Boris Johnson looks for an EU ally in Merkel as he seeks to save Brexit

FAN Editor

OSAKA, JAPAN – JUNE 29: Germany’s Chancellor Angela Merkel and France’s President Emmanuel Macron talk with Argentina’s President, Mauricio Macri, during the announcement of a trade agreement between the European Union and Brazil, Argentina, Uruguay and Paraguay on June 29, 2019 in Osaka, Japan.

Carl Court | Getty Images News | Getty Images

Prime Minister Boris Johnson is to meet German Chancellor Angela Merkel in Berlin Wednesday in his first official trip abroad as U.K. leader and one that will likely be all focused on Brexit.

Johnson will aim to persuade Merkel, and French President Emmanuel Macron who he’s meeting on Thursday, to try to influence the wider EU to change a crucial part of the Brexit deal.

He hopes the EU might consider removing the contentious “backstop” plan, aimed at preventing a hard border on the island of Ireland, believing that its removal could give the deal on offer a better chance of being approved by the U.K. Parliament before a departure deadline of October 31.

Unfortunately for Johnson, analysts don’t expect much movement on the issue from the EU or even Merkel, arguably the U.K.’s closest ally in Europe. The EU has consistently said it will not renegotiate the “backstop,” it has also told Johnson that he has not proposed viable alternatives.

“If Johnson hopes to persuade Merkel and Macron to sweet talk (Irish Prime Minister Leo) Varadkar into changing his tune, he will likely be disappointed,” Kallum Pickering, senior economist at Berenberg Bank, said in a note Tuesday.

“In contrast to the logic often portrayed in the British press, Berlin or other EU capitals are unlikely to exert heavy pressure on Dublin to yield. All of the EU’s actions so far since the Brexit vote demonstrate that the EU’s priority is the cohesion of the 27 — that means providing solidarity to smaller members such as the Republic of Ireland. The EU27 are ready to accept modest economic consequences in order to preserve that,” he added. EU27 refers to the remaining 27 member states that would be left after the U.K leaves the bloc.

Letter to Europe

In a letter to European Council President Donald Tusk late Monday, Johnson said the so-called Irish “backstop” was “anti-democratic.”

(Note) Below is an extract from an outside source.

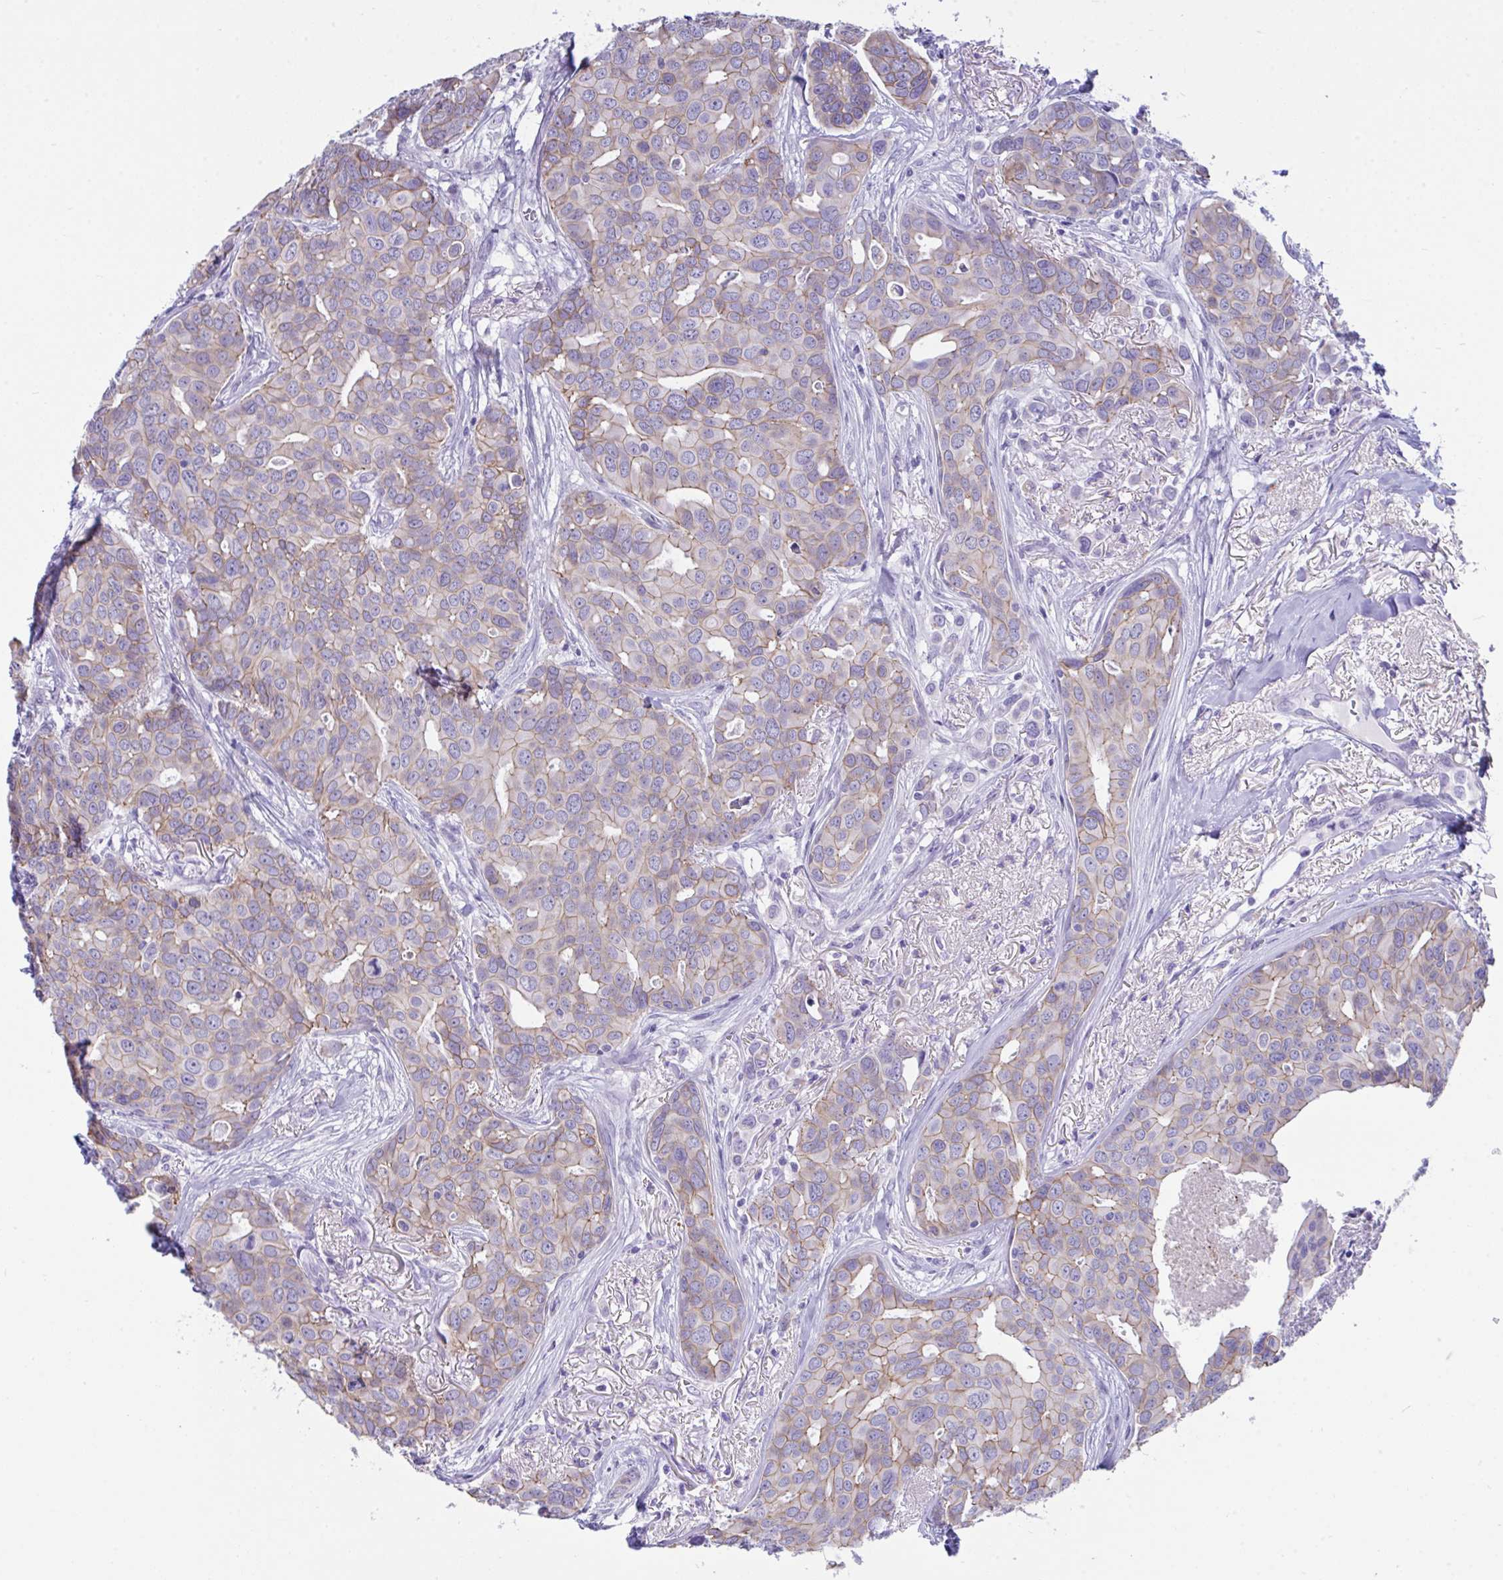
{"staining": {"intensity": "weak", "quantity": "25%-75%", "location": "cytoplasmic/membranous"}, "tissue": "breast cancer", "cell_type": "Tumor cells", "image_type": "cancer", "snomed": [{"axis": "morphology", "description": "Duct carcinoma"}, {"axis": "topography", "description": "Breast"}], "caption": "Immunohistochemical staining of breast cancer exhibits weak cytoplasmic/membranous protein staining in about 25%-75% of tumor cells.", "gene": "GLB1L2", "patient": {"sex": "female", "age": 54}}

The backstop would only be implemented if the U.K. and EU can’t strike a trade deal within a 21-month transition period following the U.K.’s departure from the EU. But Pro-Brexit lawmakers don’t like the backstop as they believe it would keep the country too closely linked to the EU’s trading rules and unable to strike trade deals with other nations.

Opposition to the backstop is seen as one of the main reasons that the Brexit deal on offer was rejected three times by the U.K. Parliament, which has to approve the deal.

The lack of agreement over the deal has made the prospect of a “no-deal” departure from the EU more likely, and the U.K. has stepped up preparations.

Johnson said Monday that a deal could still be reached if the EU removed the “backstop” and considered alternative solutions, such as technology, to the backstop border issue.